O doutrinador Paulo Rangel também é contrário à cisão do julgamento dos processos penais sob o fundamento que poderia haver decisões conflitantes e nesse caso acarretaria a perda da credibilidade do Poder Judiciário.
O referido autor acrescenta que não convence a tese que o Tribunal do Júri tem previsão constitucional e por isso deve haver a separação dos processos, pois segundo ele, tanto a competência do Tribunal do Júri quanto a do Tribunal de Justiça são constitucionais, porém a do Tribunal de Justiça é de maior grau de jurisdição, aplicando a regra processual do art. 78, III, do CPP. Veja a lição de Paulo Rangel:
Pode acontecer, ainda, de um magistrado cometer um crime doloso contra a vida em concurso com uma pessoa, digamos Tício, que não tenha prerrogativa de função. Nesse caso, a regra seria o magistrado ser julgado pelo Tribunal de Justiça e Tício ser julgado pelo Tribunal do Júri. Porém, como há continência (cf. art. 77, I, do CPP), ou seja, o magistrado e Tício serão acusados pela mesma infração, e o efeito da continência é a unidade de processo e julgamento (cf. art. 79 do CPP), prevalecerá a competência do Tribunal de Justiça, por força do art. 78, III, do CPP. Não se diga que a competência do Tribunal do Júri é constitucional e por isso devesse haver separação do processo. Não. Ambas são constitucionais, porém a do Tribunal de Justiça é de maior grau de jurisdição, aplicando-se a regra, processual, do art. 78, III, do CPP. Assim, evitaremos decisões conflitantes, pois pode acontecer de o juiz ser absolvido e Tício condenado, ou vice-versa, e, nesse caso, a sociedade ficaria desacreditada. Nada impede que no julgamento pelo Tribunal de Justiça isso possa acontecer, porém será pelo mesmo órgão jurisdicional. Deve-se levar em linha de conta, ainda, que o principal efeito da continência é a unidade de processo e julgamento. O mestre Frederico Marques ensina, quanto à conexão, que: É que a conexão, além de contribuir para a economia processual, evita decisões divergentes ou contraditórias, e, por possibilitar uma visão mais completa dos fatos e da causa, constitui fator de melhor aplicação jurisdicional do direito (MARQUES, Frederico. Da competência em matéria penal. São Paulo: Millennium, 2000. p. 363). Há quem defenda que o júri é direito e garantia individual que não pode ser negado a Tício, e, portanto, a separação do processo seria inevitável. Discordamos dessa tese. Para nós, ambos devem ser levados ao Tribunal de Justiça. (RANGEL, 2011, p. 382)

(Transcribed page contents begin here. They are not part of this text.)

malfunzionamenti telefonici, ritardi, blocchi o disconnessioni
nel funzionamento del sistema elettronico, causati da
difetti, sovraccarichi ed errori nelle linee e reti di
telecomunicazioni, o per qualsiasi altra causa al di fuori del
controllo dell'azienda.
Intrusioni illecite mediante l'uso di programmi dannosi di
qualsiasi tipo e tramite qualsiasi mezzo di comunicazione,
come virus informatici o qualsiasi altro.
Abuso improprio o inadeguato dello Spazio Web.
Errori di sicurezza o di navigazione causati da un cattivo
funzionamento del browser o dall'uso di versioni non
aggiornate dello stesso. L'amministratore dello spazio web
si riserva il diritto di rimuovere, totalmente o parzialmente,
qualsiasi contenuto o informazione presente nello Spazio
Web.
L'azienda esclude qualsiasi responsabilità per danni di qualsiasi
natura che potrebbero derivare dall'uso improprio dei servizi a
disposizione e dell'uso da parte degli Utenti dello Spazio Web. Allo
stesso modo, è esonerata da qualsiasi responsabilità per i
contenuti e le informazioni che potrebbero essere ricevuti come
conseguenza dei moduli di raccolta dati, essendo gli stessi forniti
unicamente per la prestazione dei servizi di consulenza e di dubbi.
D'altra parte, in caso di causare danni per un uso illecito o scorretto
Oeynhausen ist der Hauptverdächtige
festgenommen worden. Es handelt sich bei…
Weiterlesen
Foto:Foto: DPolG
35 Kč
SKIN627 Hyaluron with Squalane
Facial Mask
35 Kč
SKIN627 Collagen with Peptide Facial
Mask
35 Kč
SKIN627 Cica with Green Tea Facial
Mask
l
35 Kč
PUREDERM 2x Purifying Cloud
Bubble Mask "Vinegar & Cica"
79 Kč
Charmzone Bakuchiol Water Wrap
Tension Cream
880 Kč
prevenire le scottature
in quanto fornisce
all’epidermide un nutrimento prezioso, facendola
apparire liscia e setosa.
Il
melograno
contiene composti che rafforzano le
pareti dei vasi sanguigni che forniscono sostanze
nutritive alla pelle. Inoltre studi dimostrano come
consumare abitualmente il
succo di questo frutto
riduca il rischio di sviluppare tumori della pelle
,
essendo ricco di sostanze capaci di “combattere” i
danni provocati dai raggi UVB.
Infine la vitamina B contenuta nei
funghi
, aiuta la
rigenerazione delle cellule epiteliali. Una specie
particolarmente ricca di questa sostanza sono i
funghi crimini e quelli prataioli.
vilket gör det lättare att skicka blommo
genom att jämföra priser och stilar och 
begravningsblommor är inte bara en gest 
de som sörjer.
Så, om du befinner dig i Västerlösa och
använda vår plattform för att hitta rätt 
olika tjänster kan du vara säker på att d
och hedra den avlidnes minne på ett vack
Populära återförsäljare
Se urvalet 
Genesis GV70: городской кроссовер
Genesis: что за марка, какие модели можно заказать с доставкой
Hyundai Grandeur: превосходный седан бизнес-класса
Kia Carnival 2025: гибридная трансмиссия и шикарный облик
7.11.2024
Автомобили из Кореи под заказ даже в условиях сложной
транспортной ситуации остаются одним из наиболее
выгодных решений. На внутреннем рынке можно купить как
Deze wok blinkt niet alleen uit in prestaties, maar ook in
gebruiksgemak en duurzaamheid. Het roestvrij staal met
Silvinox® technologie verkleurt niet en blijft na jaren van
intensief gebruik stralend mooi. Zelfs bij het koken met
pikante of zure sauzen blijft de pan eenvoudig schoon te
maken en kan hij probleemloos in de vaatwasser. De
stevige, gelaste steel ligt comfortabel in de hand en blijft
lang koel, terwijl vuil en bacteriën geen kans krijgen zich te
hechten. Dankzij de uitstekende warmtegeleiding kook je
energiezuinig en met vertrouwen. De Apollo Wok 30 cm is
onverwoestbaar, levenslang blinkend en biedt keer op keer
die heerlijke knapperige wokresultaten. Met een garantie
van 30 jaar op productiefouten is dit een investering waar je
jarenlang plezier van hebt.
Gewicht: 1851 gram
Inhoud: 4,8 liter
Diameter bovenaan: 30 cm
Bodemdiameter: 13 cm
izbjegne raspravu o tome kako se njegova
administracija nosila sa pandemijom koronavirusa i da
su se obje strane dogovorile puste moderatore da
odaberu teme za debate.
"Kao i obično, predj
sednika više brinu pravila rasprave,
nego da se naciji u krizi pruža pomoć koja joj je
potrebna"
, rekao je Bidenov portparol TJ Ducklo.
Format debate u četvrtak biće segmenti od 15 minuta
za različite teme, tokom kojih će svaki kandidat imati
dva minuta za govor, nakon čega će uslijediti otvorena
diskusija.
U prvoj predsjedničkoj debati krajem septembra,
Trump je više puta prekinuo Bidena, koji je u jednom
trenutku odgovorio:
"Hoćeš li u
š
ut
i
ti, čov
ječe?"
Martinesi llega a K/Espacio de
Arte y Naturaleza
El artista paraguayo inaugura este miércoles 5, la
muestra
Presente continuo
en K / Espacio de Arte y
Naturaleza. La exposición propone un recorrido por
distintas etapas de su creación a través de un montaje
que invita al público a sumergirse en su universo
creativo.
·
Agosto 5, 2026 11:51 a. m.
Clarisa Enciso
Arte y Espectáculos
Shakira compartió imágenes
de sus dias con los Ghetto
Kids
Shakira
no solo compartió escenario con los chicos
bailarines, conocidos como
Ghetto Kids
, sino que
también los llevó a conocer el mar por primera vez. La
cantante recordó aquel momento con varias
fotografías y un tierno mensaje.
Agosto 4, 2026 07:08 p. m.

Ante o exposto, verifica-se que a matéria ainda se encontra controvertida com posições doutrinárias e jurisprudências contrárias e favoráveis a referida cisão no julgamento dos processos penais, sobretudo pelo conflito de princípios de envergadura constitucional, prevalecendo a tese da cisão obrigatória dos processos penais, embora os defensores de tal tese reconheçam os inconvenientes da referida separação dos julgamentos dos processos.